Stored items:
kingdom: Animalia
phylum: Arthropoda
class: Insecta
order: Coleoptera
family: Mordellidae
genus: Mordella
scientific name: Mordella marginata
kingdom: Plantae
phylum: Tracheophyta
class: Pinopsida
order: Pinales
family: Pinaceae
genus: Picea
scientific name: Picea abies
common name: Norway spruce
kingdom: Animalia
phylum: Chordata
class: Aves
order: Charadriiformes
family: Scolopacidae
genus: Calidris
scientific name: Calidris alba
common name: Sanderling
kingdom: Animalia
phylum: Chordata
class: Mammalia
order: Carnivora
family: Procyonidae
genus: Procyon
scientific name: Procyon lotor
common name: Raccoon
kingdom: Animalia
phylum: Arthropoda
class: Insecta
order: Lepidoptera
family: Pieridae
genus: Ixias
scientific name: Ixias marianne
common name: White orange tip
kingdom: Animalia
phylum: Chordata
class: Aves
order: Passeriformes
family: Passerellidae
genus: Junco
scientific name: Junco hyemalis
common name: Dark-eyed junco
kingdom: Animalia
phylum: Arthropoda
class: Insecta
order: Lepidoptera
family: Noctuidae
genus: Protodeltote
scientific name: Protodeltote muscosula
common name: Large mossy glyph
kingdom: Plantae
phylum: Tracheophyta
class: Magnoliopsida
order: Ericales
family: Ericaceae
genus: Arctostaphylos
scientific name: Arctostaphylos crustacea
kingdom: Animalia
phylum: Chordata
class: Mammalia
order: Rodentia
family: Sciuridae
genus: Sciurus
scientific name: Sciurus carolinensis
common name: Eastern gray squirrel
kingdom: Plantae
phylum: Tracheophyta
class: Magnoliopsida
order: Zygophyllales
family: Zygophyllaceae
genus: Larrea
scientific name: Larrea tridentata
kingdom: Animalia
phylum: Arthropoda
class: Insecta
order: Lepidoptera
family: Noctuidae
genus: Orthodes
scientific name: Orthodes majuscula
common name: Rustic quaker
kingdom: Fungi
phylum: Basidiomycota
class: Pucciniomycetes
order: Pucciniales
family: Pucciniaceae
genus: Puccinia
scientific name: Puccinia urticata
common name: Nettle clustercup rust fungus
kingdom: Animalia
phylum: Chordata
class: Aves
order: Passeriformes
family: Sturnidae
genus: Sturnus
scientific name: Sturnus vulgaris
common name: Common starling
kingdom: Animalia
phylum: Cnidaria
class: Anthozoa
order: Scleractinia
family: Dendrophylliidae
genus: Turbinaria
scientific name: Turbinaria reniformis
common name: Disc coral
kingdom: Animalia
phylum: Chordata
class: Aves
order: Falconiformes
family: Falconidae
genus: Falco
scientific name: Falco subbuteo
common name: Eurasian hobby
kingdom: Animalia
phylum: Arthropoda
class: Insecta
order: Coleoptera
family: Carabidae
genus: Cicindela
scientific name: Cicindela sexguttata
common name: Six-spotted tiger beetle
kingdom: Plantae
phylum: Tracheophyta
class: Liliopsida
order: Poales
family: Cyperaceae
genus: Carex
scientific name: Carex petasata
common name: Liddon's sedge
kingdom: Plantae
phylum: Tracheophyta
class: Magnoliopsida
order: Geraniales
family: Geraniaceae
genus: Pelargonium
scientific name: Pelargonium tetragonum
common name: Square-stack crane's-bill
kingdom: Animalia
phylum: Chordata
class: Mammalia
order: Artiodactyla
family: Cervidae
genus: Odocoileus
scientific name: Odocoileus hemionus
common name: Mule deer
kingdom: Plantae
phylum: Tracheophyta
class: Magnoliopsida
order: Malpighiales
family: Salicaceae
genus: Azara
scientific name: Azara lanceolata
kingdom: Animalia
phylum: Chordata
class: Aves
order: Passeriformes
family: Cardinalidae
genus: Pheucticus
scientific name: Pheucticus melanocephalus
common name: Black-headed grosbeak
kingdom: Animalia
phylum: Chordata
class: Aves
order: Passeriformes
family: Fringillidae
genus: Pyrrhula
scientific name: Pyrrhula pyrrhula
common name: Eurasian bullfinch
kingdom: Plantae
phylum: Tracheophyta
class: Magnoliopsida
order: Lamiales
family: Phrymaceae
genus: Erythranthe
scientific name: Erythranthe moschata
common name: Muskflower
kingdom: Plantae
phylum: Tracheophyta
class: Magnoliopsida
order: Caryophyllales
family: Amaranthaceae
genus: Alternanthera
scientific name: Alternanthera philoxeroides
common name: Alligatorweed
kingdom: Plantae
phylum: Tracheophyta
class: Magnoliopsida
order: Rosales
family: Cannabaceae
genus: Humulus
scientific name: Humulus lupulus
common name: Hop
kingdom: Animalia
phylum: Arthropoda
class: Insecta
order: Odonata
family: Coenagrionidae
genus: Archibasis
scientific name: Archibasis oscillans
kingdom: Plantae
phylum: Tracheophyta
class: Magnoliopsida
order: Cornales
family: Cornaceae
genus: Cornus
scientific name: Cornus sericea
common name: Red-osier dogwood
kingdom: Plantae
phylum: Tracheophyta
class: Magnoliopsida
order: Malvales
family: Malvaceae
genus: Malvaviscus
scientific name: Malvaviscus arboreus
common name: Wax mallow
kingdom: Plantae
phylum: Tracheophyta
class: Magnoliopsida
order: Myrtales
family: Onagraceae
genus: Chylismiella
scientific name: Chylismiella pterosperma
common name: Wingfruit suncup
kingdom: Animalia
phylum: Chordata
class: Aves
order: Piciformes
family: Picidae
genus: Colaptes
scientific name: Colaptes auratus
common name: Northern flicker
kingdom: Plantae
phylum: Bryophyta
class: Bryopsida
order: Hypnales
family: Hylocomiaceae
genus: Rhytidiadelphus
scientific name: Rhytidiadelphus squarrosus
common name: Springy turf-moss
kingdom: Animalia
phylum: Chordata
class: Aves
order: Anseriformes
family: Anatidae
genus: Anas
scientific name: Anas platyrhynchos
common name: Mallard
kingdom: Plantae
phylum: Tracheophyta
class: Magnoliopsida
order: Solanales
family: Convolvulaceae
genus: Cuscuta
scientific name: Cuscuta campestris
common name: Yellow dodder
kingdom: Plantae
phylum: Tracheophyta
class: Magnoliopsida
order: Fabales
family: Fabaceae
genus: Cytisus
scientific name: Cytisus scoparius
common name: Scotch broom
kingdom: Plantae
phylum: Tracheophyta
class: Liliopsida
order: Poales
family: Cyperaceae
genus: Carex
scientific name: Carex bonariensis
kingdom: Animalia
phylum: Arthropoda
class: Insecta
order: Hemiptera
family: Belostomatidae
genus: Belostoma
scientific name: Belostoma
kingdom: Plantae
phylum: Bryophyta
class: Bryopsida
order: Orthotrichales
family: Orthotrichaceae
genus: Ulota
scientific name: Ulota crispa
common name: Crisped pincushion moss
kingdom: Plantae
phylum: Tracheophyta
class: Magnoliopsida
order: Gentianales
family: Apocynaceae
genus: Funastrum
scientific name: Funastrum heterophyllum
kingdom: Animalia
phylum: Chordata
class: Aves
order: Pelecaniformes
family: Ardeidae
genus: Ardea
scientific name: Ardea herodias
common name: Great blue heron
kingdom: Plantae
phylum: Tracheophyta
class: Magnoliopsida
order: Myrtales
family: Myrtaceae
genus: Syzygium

» **EXERCISE OBJECTIVE**:
Copy out every line of the records above, word for word.

» **PROBLEM SOLUTION**:
kingdom: Animalia
phylum: Arthropoda
class: Insecta
order: Coleoptera
family: Mordellidae
genus: Mordella
scientific name: Mordella marginata
kingdom: Plantae
phylum: Tracheophyta
class: Pinopsida
order: Pinales
family: Pinaceae
genus: Picea
scientific name: Picea abies
common name: Norway spruce
kingdom: Animalia
phylum: Chordata
class: Aves
order: Charadriiformes
family: Scolopacidae
genus: Calidris
scientific name: Calidris alba
common name: Sanderling
kingdom: Animalia
phylum: Chordata
class: Mammalia
order: Carnivora
family: Procyonidae
genus: Procyon
scientific name: Procyon lotor
common name: Raccoon
kingdom: Animalia
phylum: Arthropoda
class: Insecta
order: Lepidoptera
family: Pieridae
genus: Ixias
scientific name: Ixias marianne
common name: White orange tip
kingdom: Animalia
phylum: Chordata
class: Aves
order: Passeriformes
family: Passerellidae
genus: Junco
scientific name: Junco hyemalis
common name: Dark-eyed junco
kingdom: Animalia
phylum: Arthropoda
class: Insecta
order: Lepidoptera
family: Noctuidae
genus: Protodeltote
scientific name: Protodeltote muscosula
common name: Large mossy glyph
kingdom: Plantae
phylum: Tracheophyta
class: Magnoliopsida
order: Ericales
family: Ericaceae
genus: Arctostaphylos
scientific name: Arctostaphylos crustacea
kingdom: Animalia
phylum: Chordata
class: Mammalia
order: Rodentia
family: Sciuridae
genus: Sciurus
scientific name: Sciurus carolinensis
common name: Eastern gray squirrel
kingdom: Plantae
phylum: Tracheophyta
class: Magnoliopsida
order: Zygophyllales
family: Zygophyllaceae
genus: Larrea
scientific name: Larrea tridentata
kingdom: Animalia
phylum: Arthropoda
class: Insecta
order: Lepidoptera
family: Noctuidae
genus: Orthodes
scientific name: Orthodes majuscula
common name: Rustic quaker
kingdom: Fungi
phylum: Basidiomycota
class: Pucciniomycetes
order: Pucciniales
family: Pucciniaceae
genus: Puccinia
scientific name: Puccinia urticata
common name: Nettle clustercup rust fungus
kingdom: Animalia
phylum: Chordata
class: Aves
order: Passeriformes
family: Sturnidae
genus: Sturnus
scientific name: Sturnus vulgaris
common name: Common starling
kingdom: Animalia
phylum: Cnidaria
class: Anthozoa
order: Scleractinia
family: Dendrophylliidae
genus: Turbinaria
scientific name: Turbinaria reniformis
common name: Disc coral
kingdom: Animalia
phylum: Chordata
class: Aves
order: Falconiformes
family: Falconidae
genus: Falco
scientific name: Falco subbuteo
common name: Eurasian hobby
kingdom: Animalia
phylum: Arthropoda
class: Insecta
order: Coleoptera
family: Carabidae
genus: Cicindela
scientific name: Cicindela sexguttata
common name: Six-spotted tiger beetle
kingdom: Plantae
phylum: Tracheophyta
class: Liliopsida
order: Poales
family: Cyperaceae
genus: Carex
scientific name: Carex petasata
common name: Liddon's sedge
kingdom: Plantae
phylum: Tracheophyta
class: Magnoliopsida
order: Geraniales
family: Geraniaceae
genus: Pelargonium
scientific name: Pelargonium tetragonum
common name: Square-stack crane's-bill
kingdom: Animalia
phylum: Chordata
class: Mammalia
order: Artiodactyla
family: Cervidae
genus: Odocoileus
scientific name: Odocoileus hemionus
common name: Mule deer
kingdom: Plantae
phylum: Tracheophyta
class: Magnoliopsida
order: Malpighiales
family: Salicaceae
genus: Azara
scientific name: Azara lanceolata
kingdom: Animalia
phylum: Chordata
class: Aves
order: Passeriformes
family: Cardinalidae
genus: Pheucticus
scientific name: Pheucticus melanocephalus
common name: Black-headed grosbeak
kingdom: Animalia
phylum: Chordata
class: Aves
order: Passeriformes
family: Fringillidae
genus: Pyrrhula
scientific name: Pyrrhula pyrrhula
common name: Eurasian bullfinch
kingdom: Plantae
phylum: Tracheophyta
class: Magnoliopsida
order: Lamiales
family: Phrymaceae
genus: Erythranthe
scientific name: Erythranthe moschata
common name: Muskflower
kingdom: Plantae
phylum: Tracheophyta
class: Magnoliopsida
order: Caryophyllales
family: Amaranthaceae
genus: Alternanthera
scientific name: Alternanthera philoxeroides
common name: Alligatorweed
kingdom: Plantae
phylum: Tracheophyta
class: Magnoliopsida
order: Rosales
family: Cannabaceae
genus: Humulus
scientific name: Humulus lupulus
common name: Hop
kingdom: Animalia
phylum: Arthropoda
class: Insecta
order: Odonata
family: Coenagrionidae
genus: Archibasis
scientific name: Archibasis oscillans
kingdom: Plantae
phylum: Tracheophyta
class: Magnoliopsida
order: Cornales
family: Cornaceae
genus: Cornus
scientific name: Cornus sericea
common name: Red-osier dogwood
kingdom: Plantae
phylum: Tracheophyta
class: Magnoliopsida
order: Malvales
family: Malvaceae
genus: Malvaviscus
scientific name: Malvaviscus arboreus
common name: Wax mallow
kingdom: Plantae
phylum: Tracheophyta
class: Magnoliopsida
order: Myrtales
family: Onagraceae
genus: Chylismiella
scientific name: Chylismiella pterosperma
common name: Wingfruit suncup
kingdom: Animalia
phylum: Chordata
class: Aves
order: Piciformes
family: Picidae
genus: Colaptes
scientific name: Colaptes auratus
common name: Northern flicker
kingdom: Plantae
phylum: Bryophyta
class: Bryopsida
order: Hypnales
family: Hylocomiaceae
genus: Rhytidiadelphus
scientific name: Rhytidiadelphus squarrosus
common name: Springy turf-moss
kingdom: Animalia
phylum: Chordata
class: Aves
order: Anseriformes
family: Anatidae
genus: Anas
scientific name: Anas platyrhynchos
common name: Mallard
kingdom: Plantae
phylum: Tracheophyta
class: Magnoliopsida
order: Solanales
family: Convolvulaceae
genus: Cuscuta
scientific name: Cuscuta campestris
common name: Yellow dodder
kingdom: Plantae
phylum: Tracheophyta
class: Magnoliopsida
order: Fabales
family: Fabaceae
genus: Cytisus
scientific name: Cytisus scoparius
common name: Scotch broom
kingdom: Plantae
phylum: Tracheophyta
class: Liliopsida
order: Poales
family: Cyperaceae
genus: Carex
scientific name: Carex bonariensis
kingdom: Animalia
phylum: Arthropoda
class: Insecta
order: Hemiptera
family: Belostomatidae
genus: Belostoma
scientific name: Belostoma
kingdom: Plantae
phylum: Bryophyta
class: Bryopsida
order: Orthotrichales
family: Orthotrichaceae
genus: Ulota
scientific name: Ulota crispa
common name: Crisped pincushion moss
kingdom: Plantae
phylum: Tracheophyta
class: Magnoliopsida
order: Gentianales
family: Apocynaceae
genus: Funastrum
scientific name: Funastrum heterophyllum
kingdom: Animalia
phylum: Chordata
class: Aves
order: Pelecaniformes
family: Ardeidae
genus: Ardea
scientific name: Ardea herodias
common name: Great blue heron
kingdom: Plantae
phylum: Tracheophyta
class: Magnoliopsida
order: Myrtales
family: Myrtaceae
genus: Syzygium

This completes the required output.